[[ Material provided open ]]
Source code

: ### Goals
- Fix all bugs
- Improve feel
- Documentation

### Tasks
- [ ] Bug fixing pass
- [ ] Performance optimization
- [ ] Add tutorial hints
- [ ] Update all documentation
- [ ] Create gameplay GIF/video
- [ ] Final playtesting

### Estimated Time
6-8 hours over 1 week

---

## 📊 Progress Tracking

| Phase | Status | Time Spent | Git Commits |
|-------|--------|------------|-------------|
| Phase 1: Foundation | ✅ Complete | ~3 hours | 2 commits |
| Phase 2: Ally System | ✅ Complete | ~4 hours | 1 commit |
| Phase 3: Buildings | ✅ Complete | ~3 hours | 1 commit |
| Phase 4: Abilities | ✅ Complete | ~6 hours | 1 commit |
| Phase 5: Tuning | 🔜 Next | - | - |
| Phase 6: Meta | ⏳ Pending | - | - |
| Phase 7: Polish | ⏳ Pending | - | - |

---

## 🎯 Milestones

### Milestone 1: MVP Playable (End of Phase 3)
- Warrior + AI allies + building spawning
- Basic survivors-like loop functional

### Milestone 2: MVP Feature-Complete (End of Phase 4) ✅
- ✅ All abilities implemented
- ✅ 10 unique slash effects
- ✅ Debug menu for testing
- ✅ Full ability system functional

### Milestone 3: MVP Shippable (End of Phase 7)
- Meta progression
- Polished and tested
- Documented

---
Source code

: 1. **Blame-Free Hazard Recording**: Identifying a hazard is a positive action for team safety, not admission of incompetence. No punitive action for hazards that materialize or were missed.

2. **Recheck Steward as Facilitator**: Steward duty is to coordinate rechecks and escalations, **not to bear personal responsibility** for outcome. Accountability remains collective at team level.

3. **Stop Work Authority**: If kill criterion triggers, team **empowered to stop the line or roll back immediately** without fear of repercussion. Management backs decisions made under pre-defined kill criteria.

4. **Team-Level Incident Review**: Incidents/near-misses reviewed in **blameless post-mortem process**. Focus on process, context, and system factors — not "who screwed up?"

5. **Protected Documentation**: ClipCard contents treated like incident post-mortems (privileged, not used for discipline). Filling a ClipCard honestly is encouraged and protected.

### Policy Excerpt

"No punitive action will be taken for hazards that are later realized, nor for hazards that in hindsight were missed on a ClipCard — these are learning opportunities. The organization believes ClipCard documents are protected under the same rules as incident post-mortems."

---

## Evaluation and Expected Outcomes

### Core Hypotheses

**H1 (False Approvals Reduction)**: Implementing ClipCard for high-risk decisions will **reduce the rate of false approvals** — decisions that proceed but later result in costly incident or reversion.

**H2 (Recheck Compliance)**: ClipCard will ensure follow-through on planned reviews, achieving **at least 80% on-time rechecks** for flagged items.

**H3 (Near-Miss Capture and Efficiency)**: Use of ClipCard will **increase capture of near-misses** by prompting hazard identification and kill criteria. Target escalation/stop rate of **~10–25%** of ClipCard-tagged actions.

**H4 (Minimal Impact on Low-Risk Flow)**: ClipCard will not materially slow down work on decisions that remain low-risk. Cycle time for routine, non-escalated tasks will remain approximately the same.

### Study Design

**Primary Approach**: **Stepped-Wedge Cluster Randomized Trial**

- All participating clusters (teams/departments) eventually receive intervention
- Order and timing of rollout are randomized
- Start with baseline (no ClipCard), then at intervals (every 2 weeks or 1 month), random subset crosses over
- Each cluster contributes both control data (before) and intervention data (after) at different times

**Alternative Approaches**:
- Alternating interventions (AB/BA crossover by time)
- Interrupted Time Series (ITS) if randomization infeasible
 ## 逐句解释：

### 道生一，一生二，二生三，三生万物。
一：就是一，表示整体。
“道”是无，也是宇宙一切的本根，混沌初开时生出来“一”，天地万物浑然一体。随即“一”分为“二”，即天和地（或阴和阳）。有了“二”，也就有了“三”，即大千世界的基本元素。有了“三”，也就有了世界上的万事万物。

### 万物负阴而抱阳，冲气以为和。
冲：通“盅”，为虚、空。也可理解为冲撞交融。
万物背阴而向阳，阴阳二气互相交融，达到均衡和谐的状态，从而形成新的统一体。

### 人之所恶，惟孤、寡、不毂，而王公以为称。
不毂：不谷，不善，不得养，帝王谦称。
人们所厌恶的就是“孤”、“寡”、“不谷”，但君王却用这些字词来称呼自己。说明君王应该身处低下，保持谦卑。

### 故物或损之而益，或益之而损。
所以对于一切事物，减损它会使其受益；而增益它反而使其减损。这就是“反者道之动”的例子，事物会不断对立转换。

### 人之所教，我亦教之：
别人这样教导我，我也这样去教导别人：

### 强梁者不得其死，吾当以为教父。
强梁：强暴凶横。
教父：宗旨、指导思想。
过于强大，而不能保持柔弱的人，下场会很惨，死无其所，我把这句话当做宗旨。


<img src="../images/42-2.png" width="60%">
[[ Material provided closed ]]
**Instructions to follow**.
Transcribe all of the entries without altering anything.

**Response box**.
Source code

: ### Goals
- Fix all bugs
- Improve feel
- Documentation

### Tasks
- [ ] Bug fixing pass
- [ ] Performance optimization
- [ ] Add tutorial hints
- [ ] Update all documentation
- [ ] Create gameplay GIF/video
- [ ] Final playtesting

### Estimated Time
6-8 hours over 1 week

---

## 📊 Progress Tracking

| Phase | Status | Time Spent | Git Commits |
|-------|--------|------------|-------------|
| Phase 1: Foundation | ✅ Complete | ~3 hours | 2 commits |
| Phase 2: Ally System | ✅ Complete | ~4 hours | 1 commit |
| Phase 3: Buildings | ✅ Complete | ~3 hours | 1 commit |
| Phase 4: Abilities | ✅ Complete | ~6 hours | 1 commit |
| Phase 5: Tuning | 🔜 Next | - | - |
| Phase 6: Meta | ⏳ Pending | - | - |
| Phase 7: Polish | ⏳ Pending | - | - |

---

## 🎯 Milestones

### Milestone 1: MVP Playable (End of Phase 3)
- Warrior + AI allies + building spawning
- Basic survivors-like loop functional

### Milestone 2: MVP Feature-Complete (End of Phase 4) ✅
- ✅ All abilities implemented
- ✅ 10 unique slash effects
- ✅ Debug menu for testing
- ✅ Full ability system functional

### Milestone 3: MVP Shippable (End of Phase 7)
- Meta progression
- Polished and tested
- Documented

---
Source code

: 1. **Blame-Free Hazard Recording**: Identifying a hazard is a positive action for team safety, not admission of incompetence. No punitive action for hazards that materialize or were missed.

2. **Recheck Steward as Facilitator**: Steward duty is to coordinate rechecks and escalations, **not to bear personal responsibility** for outcome. Accountability remains collective at team level.

3. **Stop Work Authority**: If kill criterion triggers, team **empowered to stop the line or roll back immediately** without fear of repercussion. Management backs decisions made under pre-defined kill criteria.

4. **Team-Level Incident Review**: Incidents/near-misses reviewed in **blameless post-mortem process**. Focus on process, context, and system factors — not "who screwed up?"

5. **Protected Documentation**: ClipCard contents treated like incident post-mortems (privileged, not used for discipline). Filling a ClipCard honestly is encouraged and protected.

### Policy Excerpt

"No punitive action will be taken for hazards that are later realized, nor for hazards that in hindsight were missed on a ClipCard — these are learning opportunities. The organization believes ClipCard documents are protected under the same rules as incident post-mortems."

---

## Evaluation and Expected Outcomes

### Core Hypotheses

**H1 (False Approvals Reduction)**: Implementing ClipCard for high-risk decisions will **reduce the rate of false approvals** — decisions that proceed but later result in costly incident or reversion.

**H2 (Recheck Compliance)**: ClipCard will ensure follow-through on planned reviews, achieving **at least 80% on-time rechecks** for flagged items.

**H3 (Near-Miss Capture and Efficiency)**: Use of ClipCard will **increase capture of near-misses** by prompting hazard identification and kill criteria. Target escalation/stop rate of **~10–25%** of ClipCard-tagged actions.

**H4 (Minimal Impact on Low-Risk Flow)**: ClipCard will not materially slow down work on decisions that remain low-risk. Cycle time for routine, non-escalated tasks will remain approximately the same.

### Study Design

**Primary Approach**: **Stepped-Wedge Cluster Randomized Trial**

- All participating clusters (teams/departments) eventually receive intervention
- Order and timing of rollout are randomized
- Start with baseline (no ClipCard), then at intervals (every 2 weeks or 1 month), random subset crosses over
- Each cluster contributes both control data (before) and intervention data (after) at different times

**Alternative Approaches**:
- Alternating interventions (AB/BA crossover by time)
- Interrupted Time Series (ITS) if randomization infeasible
 ## 逐句解释：

### 道生一，一生二，二生三，三生万物。
一：就是一，表示整体。
“道”是无，也是宇宙一切的本根，混沌初开时生出来“一”，天地万物浑然一体。随即“一”分为“二”，即天和地（或阴和阳）。有了“二”，也就有了“三”，即大千世界的基本元素。有了“三”，也就有了世界上的万事万物。

### 万物负阴而抱阳，冲气以为和。
冲：通“盅”，为虚、空。也可理解为冲撞交融。
万物背阴而向阳，阴阳二气互相交融，达到均衡和谐的状态，从而形成新的统一体。

### 人之所恶，惟孤、寡、不毂，而王公以为称。
不毂：不谷，不善，不得养，帝王谦称。
人们所厌恶的就是“孤”、“寡”、“不谷”，但君王却用这些字词来称呼自己。说明君王应该身处低下，保持谦卑。

### 故物或损之而益，或益之而损。
所以对于一切事物，减损它会使其受益；而增益它反而使其减损。这就是“反者道之动”的例子，事物会不断对立转换。

### 人之所教，我亦教之：
别人这样教导我，我也这样去教导别人：

### 强梁者不得其死，吾当以为教父。
强梁：强暴凶横。
教父：宗旨、指导思想。
过于强大，而不能保持柔弱的人，下场会很惨，死无其所，我把这句话当做宗旨。


<img src="../images/42-2.png" width="60%">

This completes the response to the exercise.